I was wrong.
In my blog post about a review of "This Life: Secular Faith and Spiritual Freedom," I said that because the book is over 400 pages, it would take me a while to write about it after I'd started reading "This Life" following my Amazon purchase.
But here I am, writing about Martin Hägglund's book, because I'm loving it so much, I can't help but share my enthusiasm. For me, this truly is a life-changing book.
I'm understanding what life is all about in a clearer fashion. I'm acting differently toward the loved ones I'm in daily contact with, my wife and dog. I'm appreciating precious moments in my life with more passion, intensity, thankfulness.
After reading the introduction and first chapter of "This Life," I'm resonating with Hägglund's central message. Expressed in my own words, it is that we all find meaning in the finitude of life, the uncertainty of life, the realization that what we love and value is precarious, so it needs our caring.
This is secular faith.
Hägglund says the following in his Introduction. I'm quoting him at length because this is a good overview of his viewpoint, which I heartily agree with -- and almost certainly will be writing more about.
Secular faith is committed to persons and projects that may be lost: to make them live on for the future. Far from being resigned to death, a secular faith seeks to postpone death and improve the conditions of life. As we will see, living on should not be conflated with eternity.
The commitment to living on does not express an aspiration to live forever but to live longer and to live better, not to overcome death but to extend the duration and improve the quality of a form of life.
...To have secular faith is to acknowledge that the object of our faith is dependent on the practice of faith. I call it secular faith, since the object of devotion does not exist independently of those who believe in its importance and who keep it alive through their fidelity.
The object of secular faith -- e.g., the life we are trying to lead, the institutions we are trying to build, the community we are trying to achieve -- is inseparable from what we do and how we do it. Through the practice of secular faith, we bind ourselves to a normative ideal (a conception of who we ought to be as individuals and as a community).
The ideal itself, however, depends on how we keep faith with our commitment and remains open to being challenged, transformed, or overturned.
The object of religious faith, by contrast, is taken to be independent of the fidelity of finite beings. The object of religious faith -- whether God or any other form of infinite being -- is ultimately regarded as separable from the practice of faith, since it does not depend on any form of finite life.
The most fundamental example of finitude in our historical moment is the prospect that the Earth itself will be destroyed. If the Earth were destroyed, all life forms that matter to us would be extinguished. No one would live on and no aspect of our lives would be remembered.
Yet, from the standpoint of religious faith, such an end of life is only apparent. Even if all forms of living on are terminated, nothing essential is lost, since the essential is eternal rather than finite.
...For the same reason, climate change and the possible destruction of the Earth cannot be seen as an existential threat from the standpoint of religious faith. To grasp the existential threat to yourself and to future generations, you have to believe not only that life is finite but also that everything valuable -- everything that matters -- depends on finite life.

DIRECTIVE 1: Return the part of the blog post on secular faith from "The object of religious faith, by" to "would be remembered.".
DIRECTIVE 2: In the blog post on secular faith, why did the writer expect it to take a while to write about the book?
DIRECTIVE 3: Extend the blog post on secular faith, picking up right after its final sentence.

DATA SHOWN:
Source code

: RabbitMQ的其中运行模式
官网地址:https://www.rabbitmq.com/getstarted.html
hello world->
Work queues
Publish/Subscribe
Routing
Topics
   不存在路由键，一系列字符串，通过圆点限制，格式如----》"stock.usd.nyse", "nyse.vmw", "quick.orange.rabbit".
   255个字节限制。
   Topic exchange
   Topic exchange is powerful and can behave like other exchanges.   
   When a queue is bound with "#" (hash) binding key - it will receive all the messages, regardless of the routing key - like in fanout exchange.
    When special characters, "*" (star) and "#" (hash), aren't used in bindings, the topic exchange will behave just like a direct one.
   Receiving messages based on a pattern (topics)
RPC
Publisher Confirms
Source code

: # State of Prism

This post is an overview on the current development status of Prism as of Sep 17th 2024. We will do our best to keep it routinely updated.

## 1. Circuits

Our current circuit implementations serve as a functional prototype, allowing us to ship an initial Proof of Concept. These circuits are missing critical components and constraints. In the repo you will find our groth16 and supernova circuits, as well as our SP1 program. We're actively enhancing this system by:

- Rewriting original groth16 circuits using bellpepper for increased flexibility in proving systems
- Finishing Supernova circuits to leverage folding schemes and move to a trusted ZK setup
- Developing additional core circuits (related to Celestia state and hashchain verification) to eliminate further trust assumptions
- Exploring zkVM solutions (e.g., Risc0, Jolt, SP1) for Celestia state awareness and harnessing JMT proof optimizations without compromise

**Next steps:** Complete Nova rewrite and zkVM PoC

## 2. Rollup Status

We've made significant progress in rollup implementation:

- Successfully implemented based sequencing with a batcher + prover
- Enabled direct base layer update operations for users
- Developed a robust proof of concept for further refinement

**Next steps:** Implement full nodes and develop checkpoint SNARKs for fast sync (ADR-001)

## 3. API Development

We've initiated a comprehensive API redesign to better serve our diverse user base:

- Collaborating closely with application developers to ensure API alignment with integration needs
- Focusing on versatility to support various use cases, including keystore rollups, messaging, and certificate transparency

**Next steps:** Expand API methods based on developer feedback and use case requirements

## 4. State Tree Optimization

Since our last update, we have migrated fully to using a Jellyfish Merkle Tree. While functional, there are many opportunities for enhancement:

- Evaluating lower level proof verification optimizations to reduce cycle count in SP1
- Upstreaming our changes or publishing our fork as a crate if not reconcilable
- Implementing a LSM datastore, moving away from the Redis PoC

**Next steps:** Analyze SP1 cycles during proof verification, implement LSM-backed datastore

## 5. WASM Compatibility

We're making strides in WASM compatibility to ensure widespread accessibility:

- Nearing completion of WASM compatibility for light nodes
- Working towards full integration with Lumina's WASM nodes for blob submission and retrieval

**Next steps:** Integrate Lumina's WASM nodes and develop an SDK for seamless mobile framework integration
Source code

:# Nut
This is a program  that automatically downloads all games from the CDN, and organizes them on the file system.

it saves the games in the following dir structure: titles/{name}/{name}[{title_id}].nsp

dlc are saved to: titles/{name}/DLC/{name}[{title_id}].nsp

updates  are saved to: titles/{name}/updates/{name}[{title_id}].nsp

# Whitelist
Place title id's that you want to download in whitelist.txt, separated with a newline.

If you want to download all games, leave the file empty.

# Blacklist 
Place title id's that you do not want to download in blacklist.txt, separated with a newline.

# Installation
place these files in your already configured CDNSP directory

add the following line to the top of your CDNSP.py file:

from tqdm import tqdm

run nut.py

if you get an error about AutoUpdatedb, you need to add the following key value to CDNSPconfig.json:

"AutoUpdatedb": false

TASK RESPONSE 1:
The object of religious faith, by contrast, is taken to be independent of the fidelity of finite beings. The object of religious faith -- whether God or any other form of infinite being -- is ultimately regarded as separable from the practice of faith, since it does not depend on any form of finite life.
The most fundamental example of finitude in our historical moment is the prospect that the Earth itself will be destroyed. If the Earth were destroyed, all life forms that matter to us would be extinguished. No one would live on and no aspect of our lives would be remembered.

TASK RESPONSE 2: Because the book is over 400 pages.

TASK RESPONSE 3:
This is exactly what religious faith denies. If you have religious faith, you believe that all finite life can be terminated and yet what is truly valuable will still remain.
Now, part of what makes Hägglund's book so intriguing and important is that his critique of religious faith doesn't rest on an assumption that eternity, and the supernatural realm where eternity resides, is fantasy. Sure, this is extremely likely. But Hägglund persuasively argues that eternity/infinity simply isn't desirable.
Hopefully a couple of concrete examples will make this clearer.
Living as I do in Oregon, where much of the state is still quite wild and dangerous, every winter the local evening news will feature a story of climbers on Mt. Hood who either are lost or in serious trouble. Bad weather often makes it impossible for search teams or a helicopter to locate the climbers.
Timberline Lodge, whose name reflects the fact that it is the highest substantial structure on Mt. Hood, is where relatives and friends of the climbers congregate.
In all the many years I've watched coverage of searches for lost climbers, I've never heard a loved one say, "It really doesn't matter to me if he (or she) lives or dies. After all, life is eternal." This shows, as Hägglund points out in his book, that what almost everybody cares about the most is living on, not an abstract belief in eternity.
But if the search team finds that the climbers have died, usually a relative is heard saying, "I'm confident that he (or she) is in a better place now." Well, not really -- because if the relative had been truly confident that life is eternal, not finite, they wouldn't have been crying before, and praying that the search will result in the rescue of their loved one.
This shows that even religious people embrace secular faith in their everyday life. And that this secular faith is at odds with their religious faith.
Hägglund shares quotes from C.S. Lewis, a devout Christian, where Lewis bemoans the death of his wife, saying that he doesn't want her to live on in heaven, he wants her to be living on with him here on Earth, and it is unbearably sad that this is impossible.
ZuZu and me
Recently I shared a post, "Our dog likely is dying, but we had a good time today." This day, Friday, was another good day.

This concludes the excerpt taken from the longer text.